__Aim of the exercise__. Starting at the line containing "10% Rabattcode" and ending at the line containing "28 Amts- und", print every line of the material below exactly, both ends included, and stop there.

- Opening Delimiter -

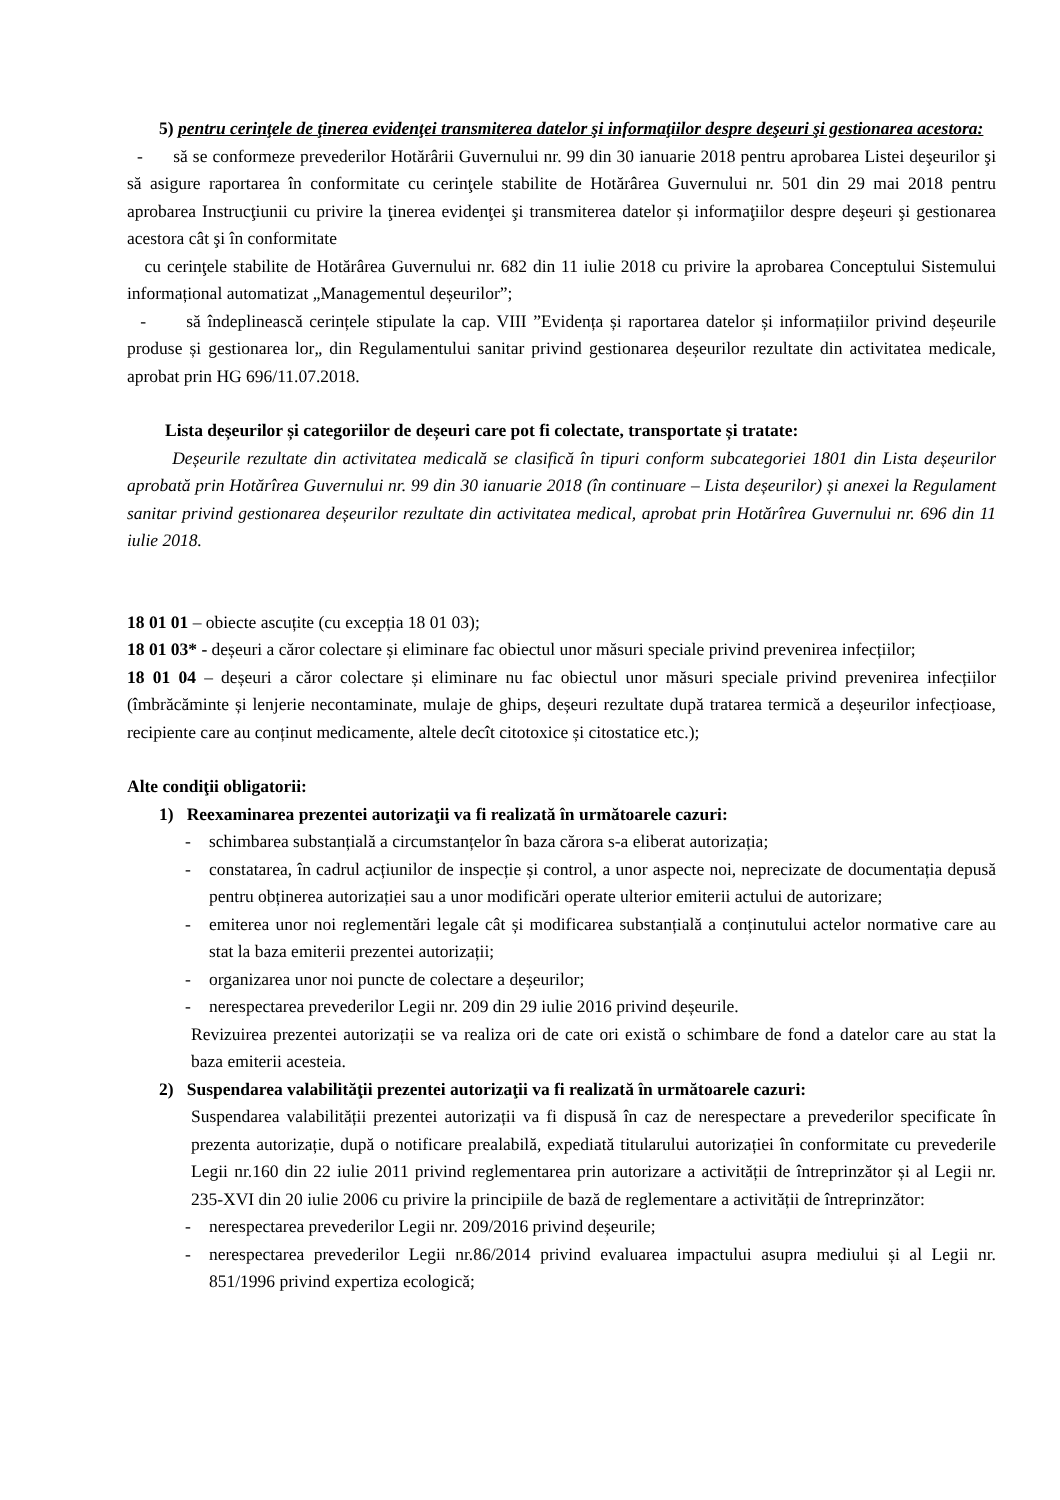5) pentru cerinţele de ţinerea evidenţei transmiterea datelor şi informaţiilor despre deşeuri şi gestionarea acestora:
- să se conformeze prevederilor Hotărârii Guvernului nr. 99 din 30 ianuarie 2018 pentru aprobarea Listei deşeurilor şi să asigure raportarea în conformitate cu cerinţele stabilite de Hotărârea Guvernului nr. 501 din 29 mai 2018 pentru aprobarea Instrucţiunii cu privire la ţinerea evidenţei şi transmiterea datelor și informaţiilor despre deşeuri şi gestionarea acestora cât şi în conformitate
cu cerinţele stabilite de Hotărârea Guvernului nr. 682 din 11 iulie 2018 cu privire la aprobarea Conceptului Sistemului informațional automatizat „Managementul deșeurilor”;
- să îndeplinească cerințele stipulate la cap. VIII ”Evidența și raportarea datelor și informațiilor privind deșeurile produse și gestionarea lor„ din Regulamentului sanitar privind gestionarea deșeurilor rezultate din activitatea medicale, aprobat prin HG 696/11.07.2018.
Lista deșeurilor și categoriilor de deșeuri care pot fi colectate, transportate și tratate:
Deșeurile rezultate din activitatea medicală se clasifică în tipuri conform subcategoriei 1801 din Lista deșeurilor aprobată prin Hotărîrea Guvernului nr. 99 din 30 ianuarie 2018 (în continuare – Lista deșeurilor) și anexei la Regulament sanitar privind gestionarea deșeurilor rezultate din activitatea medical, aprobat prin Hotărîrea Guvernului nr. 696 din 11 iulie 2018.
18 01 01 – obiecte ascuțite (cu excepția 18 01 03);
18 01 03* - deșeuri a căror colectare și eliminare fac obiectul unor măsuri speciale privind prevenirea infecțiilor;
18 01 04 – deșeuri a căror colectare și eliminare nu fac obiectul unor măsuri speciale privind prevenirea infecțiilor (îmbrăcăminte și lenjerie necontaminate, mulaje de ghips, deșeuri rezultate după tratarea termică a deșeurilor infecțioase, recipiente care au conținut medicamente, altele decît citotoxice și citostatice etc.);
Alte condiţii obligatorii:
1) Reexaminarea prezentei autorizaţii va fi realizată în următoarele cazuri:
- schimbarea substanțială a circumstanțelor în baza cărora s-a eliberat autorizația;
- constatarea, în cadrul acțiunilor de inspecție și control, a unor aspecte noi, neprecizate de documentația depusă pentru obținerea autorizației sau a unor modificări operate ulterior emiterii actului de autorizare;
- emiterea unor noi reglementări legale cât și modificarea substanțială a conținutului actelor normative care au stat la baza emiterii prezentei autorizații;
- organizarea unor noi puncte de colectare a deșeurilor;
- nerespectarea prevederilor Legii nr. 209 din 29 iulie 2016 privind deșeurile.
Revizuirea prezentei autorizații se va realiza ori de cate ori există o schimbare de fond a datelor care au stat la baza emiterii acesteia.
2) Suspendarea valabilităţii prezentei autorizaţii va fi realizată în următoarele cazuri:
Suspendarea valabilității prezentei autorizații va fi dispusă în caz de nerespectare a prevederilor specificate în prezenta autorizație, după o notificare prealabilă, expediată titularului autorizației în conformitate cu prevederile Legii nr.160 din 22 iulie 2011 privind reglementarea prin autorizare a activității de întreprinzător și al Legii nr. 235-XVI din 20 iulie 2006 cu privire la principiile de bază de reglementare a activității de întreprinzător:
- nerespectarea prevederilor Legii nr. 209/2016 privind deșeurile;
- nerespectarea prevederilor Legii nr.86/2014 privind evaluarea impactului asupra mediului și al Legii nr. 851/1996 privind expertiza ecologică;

- Closing Delimiter -
- Opening Delimiter -

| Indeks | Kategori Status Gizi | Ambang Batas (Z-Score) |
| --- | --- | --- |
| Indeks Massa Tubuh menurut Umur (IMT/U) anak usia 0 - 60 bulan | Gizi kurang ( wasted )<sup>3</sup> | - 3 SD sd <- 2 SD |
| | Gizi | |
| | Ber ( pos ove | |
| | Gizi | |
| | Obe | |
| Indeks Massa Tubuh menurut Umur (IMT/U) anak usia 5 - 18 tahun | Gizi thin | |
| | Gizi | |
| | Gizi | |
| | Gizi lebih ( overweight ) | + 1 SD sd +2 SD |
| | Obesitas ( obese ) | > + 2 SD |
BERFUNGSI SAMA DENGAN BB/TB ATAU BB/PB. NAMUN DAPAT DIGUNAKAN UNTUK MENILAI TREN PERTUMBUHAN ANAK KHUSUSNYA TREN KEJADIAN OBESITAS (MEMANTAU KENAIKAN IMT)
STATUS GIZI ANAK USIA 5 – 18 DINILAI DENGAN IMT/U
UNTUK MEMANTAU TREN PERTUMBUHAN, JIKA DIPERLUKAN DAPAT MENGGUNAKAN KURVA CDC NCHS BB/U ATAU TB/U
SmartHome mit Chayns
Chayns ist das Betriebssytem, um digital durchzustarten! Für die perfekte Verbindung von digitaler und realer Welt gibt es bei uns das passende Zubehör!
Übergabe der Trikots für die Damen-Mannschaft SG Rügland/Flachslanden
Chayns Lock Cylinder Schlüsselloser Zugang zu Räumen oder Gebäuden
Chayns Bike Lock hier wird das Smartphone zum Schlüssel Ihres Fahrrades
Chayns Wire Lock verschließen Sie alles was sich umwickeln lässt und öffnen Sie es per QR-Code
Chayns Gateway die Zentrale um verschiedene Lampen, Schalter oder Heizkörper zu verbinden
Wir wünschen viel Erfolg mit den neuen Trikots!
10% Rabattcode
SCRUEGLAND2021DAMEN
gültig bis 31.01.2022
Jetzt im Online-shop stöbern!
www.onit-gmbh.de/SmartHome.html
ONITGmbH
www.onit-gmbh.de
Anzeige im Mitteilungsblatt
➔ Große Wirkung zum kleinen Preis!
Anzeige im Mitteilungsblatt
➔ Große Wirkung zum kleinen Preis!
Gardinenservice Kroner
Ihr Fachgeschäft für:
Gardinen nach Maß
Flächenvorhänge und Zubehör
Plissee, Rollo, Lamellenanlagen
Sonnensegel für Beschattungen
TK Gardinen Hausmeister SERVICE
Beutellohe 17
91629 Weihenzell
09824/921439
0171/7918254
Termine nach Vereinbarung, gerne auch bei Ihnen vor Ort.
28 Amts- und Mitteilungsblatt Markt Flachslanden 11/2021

- Closing Delimiter -

__Output for this task__.
10% Rabattcode
SCRUEGLAND2021DAMEN
gültig bis 31.01.2022
Jetzt im Online-shop stöbern!
www.onit-gmbh.de/SmartHome.html
ONITGmbH
www.onit-gmbh.de
Anzeige im Mitteilungsblatt
➔ Große Wirkung zum kleinen Preis!
Anzeige im Mitteilungsblatt
➔ Große Wirkung zum kleinen Preis!
Gardinenservice Kroner
Ihr Fachgeschäft für:
Gardinen nach Maß
Flächenvorhänge und Zubehör
Plissee, Rollo, Lamellenanlagen
Sonnensegel für Beschattungen
TK Gardinen Hausmeister SERVICE
Beutellohe 17
91629 Weihenzell
09824/921439
0171/7918254
Termine nach Vereinbarung, gerne auch bei Ihnen vor Ort.
28 Amts- und Mitteilungsblatt Markt Flachslanden 11/2021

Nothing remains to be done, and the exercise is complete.